Bags are changing some fundamental marketing dynamics for avocado sales in retail stores, marketers say.
“Bags continue to drive value, especially when price points become advantageous and retailers give their customers a perceived value,” said David Fausset, salesman/category manager with Oxnard, Calif.-based Mission Produce Inc. “I expect growth to continue, especially in periods of steady supplies.”
How or why that change is occurring is debatable; the results aren’t, said Rob Wedin, vice president of sales and marketing, Santa Paula, Calif.-based Calavo Growers Inc.
“Our bag business is through the roof,” he said.
A big benefit bags have brought is in the number of avocados consumers purchase at one time, Wedin said.
“The likelihood that they’d buy four to six is much less than picking up a bag, running it through the scanner and having a week’s supply,” Wedin said.
Retail clients love the results, too, Wedin said.
“Our customers tell us they’re super-happy,” he said.
Retailers who actively market bagged avocados reap the most positive results, Wedin said.
“I have found that retailers who are successful with bags are the ones who promote them, so they need to be promoted,” he said.
Bags have changed retail sales of avocados in a number of important ways, said Dana Thomas, president of Riverside, Calif.-based Index Fresh Inc.
One way, he said, is the merchandising options bags create.
“You can put recipes, avocado fun facts, logos, and there’s the convenience,” Thomas said.
They also tie in to promotional materials and social media, Thomas said.
One example, Thomas noted, is Index Fresh’s use of its Chef Charlotte, Connie Convenience and Muscle Marv characters that can be found on bags.
“One is the idea of convenience and ease of use, one sells the health benefits and one sells cooking uses,” he said. “You can do a lot of merchandising, plus on a more pragmatic sense, you increase the ring on avocados.”
Bags also help stores that have not offered multiple sizes of avocados work in some choices, said Maggie Bezart-Hall, vice president of retail for Irving, Texas-based Avocados From Mexico.
“It’s a good transition for them to get into different sizes of avocados,” she said.

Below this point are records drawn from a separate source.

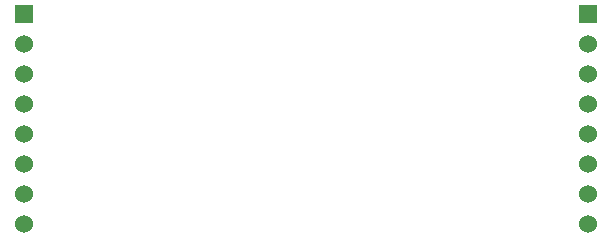
<source format=gbs>
G04 (created by PCBNEW (2013-07-07 BZR 4022)-stable) date 9/14/2013 7:52:16 PM*
%MOIN*%
G04 Gerber Fmt 3.4, Leading zero omitted, Abs format*
%FSLAX34Y34*%
G01*
G70*
G90*
G04 APERTURE LIST*
%ADD10C,0.00590551*%
%ADD11R,0.06X0.06*%
%ADD12C,0.06*%
G04 APERTURE END LIST*
G54D10*
G54D11*
X48650Y-38350D03*
G54D12*
X48650Y-39350D03*
X48650Y-40350D03*
X48650Y-41350D03*
X48650Y-42350D03*
X48650Y-43350D03*
X48650Y-44350D03*
X48650Y-45350D03*
G54D11*
X67450Y-38350D03*
G54D12*
X67450Y-39350D03*
X67450Y-40350D03*
X67450Y-41350D03*
X67450Y-42350D03*
X67450Y-43350D03*
X67450Y-44350D03*
X67450Y-45350D03*
M02*

</source>
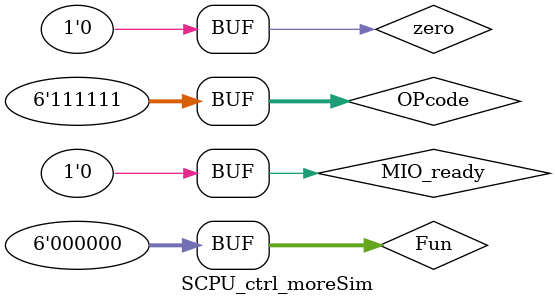
<source format=v>
`timescale 1ns / 1ps


module SCPU_ctrl_moreSim;

	// Inputs
	reg [5:0] OPcode;
	reg [5:0] Fun;
	reg MIO_ready;
	reg zero;

	// Outputs
	wire RegDst;
	wire ALUSrc_B;
	wire [1:0] DatatoReg;
	wire Jal;
	wire [1:0] Branch;
	wire RegWrite;
	wire [2:0] ALU_Control;
	wire mem_w;
	wire CPU_MIO;

	// Instantiate the Unit Under Test (UUT)
	SCPU_ctrl_more uut (
		.OPcode(OPcode), 
		.Fun(Fun), 
		.MIO_ready(MIO_ready), 
		.zero(zero), 
		.RegDst(RegDst), 
		.ALUSrc_B(ALUSrc_B), 
		.DatatoReg(DatatoReg), 
		.Jal(Jal), 
		.Branch(Branch), 
		.RegWrite(RegWrite), 
		.ALU_Control(ALU_Control), 
		.mem_w(mem_w), 
		.CPU_MIO(CPU_MIO)
	);

	initial begin
		// Initialize Inputs
		OPcode = 0;
		Fun = 0;
		MIO_ready = 0;
		zero = 0;

		// Wait 100 ns for global reset to finish
		#100;
        
		// Add stimulus here
		OPcode = 6'b000000; //ALU??,?? ALUop=2'b10; RegDst=1; RegWrite=1
		Fun = 6'b100000;	//add,??ALU_Control=3'b010
		#100;
		Fun = 6'b100010;	//sub,??ALU_Control=3'b110
		#100;
		Fun = 6'b100100;	//and,??ALU_Control=3'b000
		#100;
		Fun = 6'b100101;	//or,??ALU_Control=3'b001
		#100;
		Fun = 6'b101010;	//slt,??ALU_Control=3'b111
		#100;
		Fun = 6'b100111;	//nor,??ALU_Control=3'b100
		#100;
		Fun = 6'b000010;	//srl,??ALU_Control=3'b101
		#100;
		Fun = 6'b010110;	//xor,??ALU_Control=3'b011
		#100;
		Fun = 6'b111111;	//??
		#100;
		OPcode = 6'b100011;//load??,?? ALUop=2'b00, RegDst=0,
		#100;		  // ALUSrc_B=1, MemtoReg=1, RegWrite=1
		OPcode = 6'b101011;
		#100; //store??,??ALUop=2'b00, mem_w=1, ALUSrc_B=1
		OPcode = 6'b000100;//beq??,?? ALUop=2'b01, Branch=1
		#100;
		OPcode = 6'b000010;//jump??,?? Jump=1
		#100;

		OPcode = 6'h3f;		//??
		Fun = 6'b000000;		//??
	end
      
endmodule


</source>
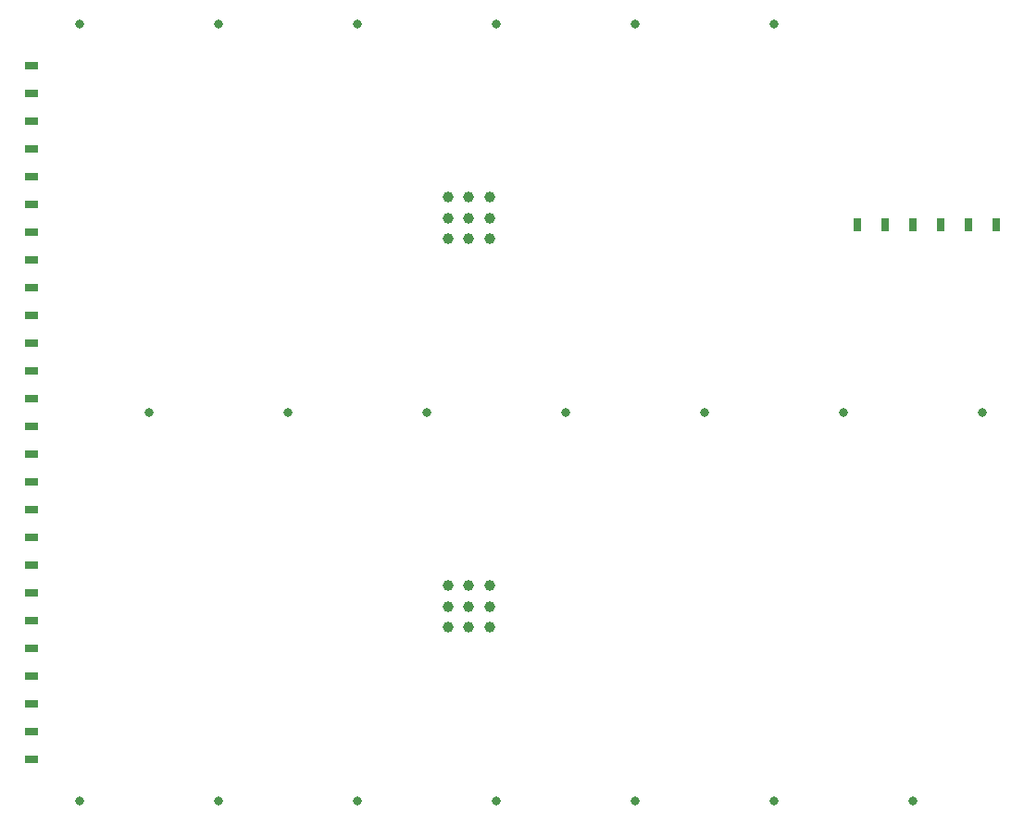
<source format=gbl>
G75*
%MOIN*%
%OFA0B0*%
%FSLAX25Y25*%
%IPPOS*%
%LPD*%
%AMOC8*
5,1,8,0,0,1.08239X$1,22.5*
%
%ADD10C,0.03181*%
%ADD11C,0.03937*%
%ADD12R,0.02500X0.05000*%
%ADD13R,0.05000X0.02500*%
D10*
X0050000Y0015000D03*
X0100000Y0015000D03*
X0150000Y0015000D03*
X0200000Y0015000D03*
X0250000Y0015000D03*
X0300000Y0015000D03*
X0350000Y0015000D03*
X0325000Y0155000D03*
X0275000Y0155000D03*
X0225000Y0155000D03*
X0175000Y0155000D03*
X0125000Y0155000D03*
X0075000Y0155000D03*
X0050000Y0295000D03*
X0100000Y0295000D03*
X0150000Y0295000D03*
X0200000Y0295000D03*
X0250000Y0295000D03*
X0300000Y0295000D03*
X0375000Y0155000D03*
D11*
X0197500Y0092500D03*
X0190000Y0092500D03*
X0182500Y0092500D03*
X0182500Y0085000D03*
X0190000Y0085000D03*
X0190000Y0077500D03*
X0182500Y0077500D03*
X0197500Y0077500D03*
X0197500Y0085000D03*
X0197500Y0217500D03*
X0197500Y0225000D03*
X0197500Y0232500D03*
X0190000Y0232500D03*
X0182500Y0232500D03*
X0182500Y0225000D03*
X0190000Y0225000D03*
X0190000Y0217500D03*
X0182500Y0217500D03*
D12*
X0330000Y0222500D03*
X0340000Y0222500D03*
X0350000Y0222500D03*
X0360000Y0222500D03*
X0370000Y0222500D03*
X0380000Y0222500D03*
D13*
X0032500Y0030000D03*
X0032500Y0040000D03*
X0032500Y0050000D03*
X0032500Y0060000D03*
X0032500Y0070000D03*
X0032500Y0080000D03*
X0032500Y0090000D03*
X0032500Y0100000D03*
X0032500Y0110000D03*
X0032500Y0120000D03*
X0032500Y0130000D03*
X0032500Y0140000D03*
X0032500Y0150000D03*
X0032500Y0160000D03*
X0032500Y0170000D03*
X0032500Y0180000D03*
X0032500Y0190000D03*
X0032500Y0200000D03*
X0032500Y0210000D03*
X0032500Y0220000D03*
X0032500Y0230000D03*
X0032500Y0240000D03*
X0032500Y0250000D03*
X0032500Y0260000D03*
X0032500Y0270000D03*
X0032500Y0280000D03*
M02*

</source>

Multiple sizes translates into more choices and, therefore, more sales, said retail consultant Dick Spezzano, owner of Spezzano Consulting Service in Monrovia, Calif.
“You’ll have larger size — some use 48 and some use 40 — then, they’ll carry a 60 bulk, a value-priced; and they then will carry a bag of 70s or 80s that retail for $2 or something like that,” he said. “It really helps out the growers because they have one customer that can take more than one size. You take more of the manifest and if you take three sizes, it’s even better.”
However retailers use bags, more consumers are choosing them, said Dan Acevedo, business development director with West Pak Avocado Inc. in Marietta, Calif.
He noted that bags comprise about 15% of the total retail avocado volume in the U.S.
“Consumers are able to store bagged avocados at an ambient temperature to speed up the ripening or placed in the refrigerator to help extend the shelf life,” he said.
Bags are great marketing tools, said Jose Rossignoli, category general manager with Eden Prairie, Minn.-based C.H. Robinson Worldwide Inc.’s Robinson Fresh division.
“As consumers get more adventurous and are looking for ideas to use avocados, the retail space on bags can be used to communicate information about the fruit and offer suggestions for preparations or additional resources,” he said, noting that C.H. Robinson offers Green Giant Fresh avocados in three-, four- and five-count mesh and standup pouch bags that include recipe and usage information.